A second group of 22 patients who had Graves’ disease for more than 5 years and did not receive preventive steroid therapy represented the control group. The patients were followed in the clinic for up to 5 years after the radioactive iodine therapy.
In the preventive steroid group, none of the patients developed new thyroid eye disease or had thyroid eye disease reactivation within 6 months after the radioactive iodine therapy. Oral and IV steroid treatment had the same effect in preventing thyroid eye disease. Two patients with preexisting thyroid eye disease (1 patient received oral steroid and 1 patient received IV steroid treatment) reactivated at 12 and 20 months, respectively; the reactivation was thought to be related to the natural course of the disease rather than the radioactive iodine therapy itself. In the control group, none of the patients developed new thyroid eye disease, and only 1 patient had thyroid eye disease reactivation 3 months after the radioactive iodine therapy. This patient developed severe hypothyroidism at that time, and the thyroid eye disease improved when thyroid levels normalized on thyroid hormone treatment.

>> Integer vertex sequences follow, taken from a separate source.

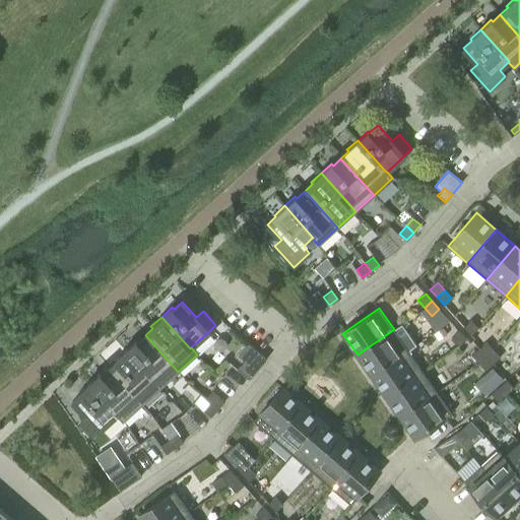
[(471,320),(463,326),(470,334),(478,328),(471,320)]
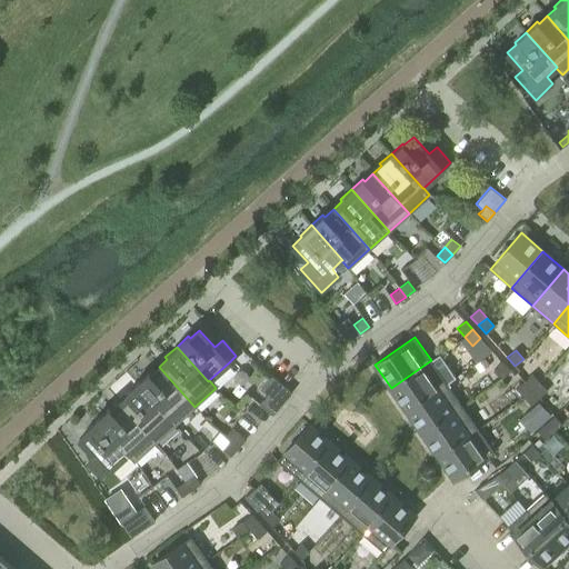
[(431,360),(391,388),(407,411),(447,383),(455,377),(439,355),(431,360)]
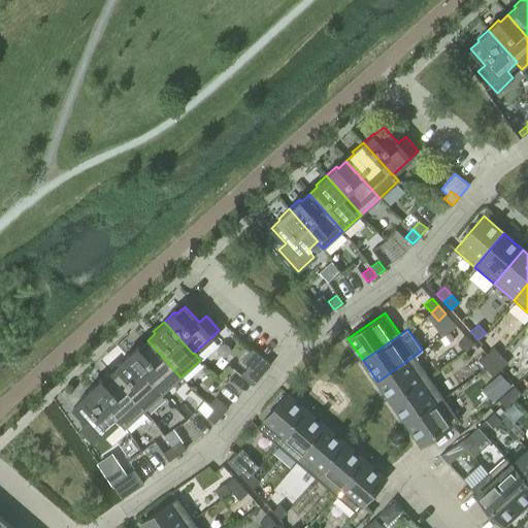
[(450,332),(440,339),(444,345),(454,339),(450,332)]
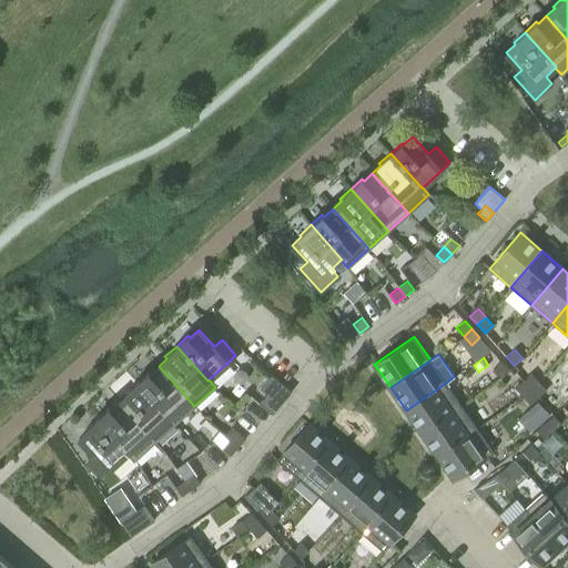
[(509,369),(501,362),(493,368),(501,377),(509,369)]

More than 80% of the patients who answered the sideeffects questionnaire reported symptoms possibly related to steroid therapy (weight gain, dyspepsia, fatigue, mood disorder, etc.); those treated with oral steroids were more likely to develop symptoms as compared with those who received IV steroids.
Serum TRAb levels, the cause of Graves’ disease and which are thought to play a major role in development of thyroid eye disease, increased as expected in all groups after the radioactive iodine therapy; however, it showed a delayed rise in steroid-treated patients with a peak at 6 months instead of 3 months in patients who did not receive this treatment. The duration of Graves’ disease, serum TRAb titers, and steroid use did not affect the effectiveness of the radioactive iodine therapy in treating the hyperthyroidism.
WHAT ARE THE IMPLICATIONS OF THIS STUDY?
This study suggests that steroid treatment can prevent thyroid eye disease induced by radioactive iodine therapy in patients with Graves’ disease for less than 5 years. Steroid therapy might not be necessary in patients who had Graves’ disease for more than 5 years, since their risk of new or reactivated thyroid eye disease related to the radioactive iodine therapy is extremely low. The known increase in serum TRAb levels following radioactive iodine therapy is delayed by steroid treatment, which likely plays a role in the thyroid eye disease benefit noted from this treatment.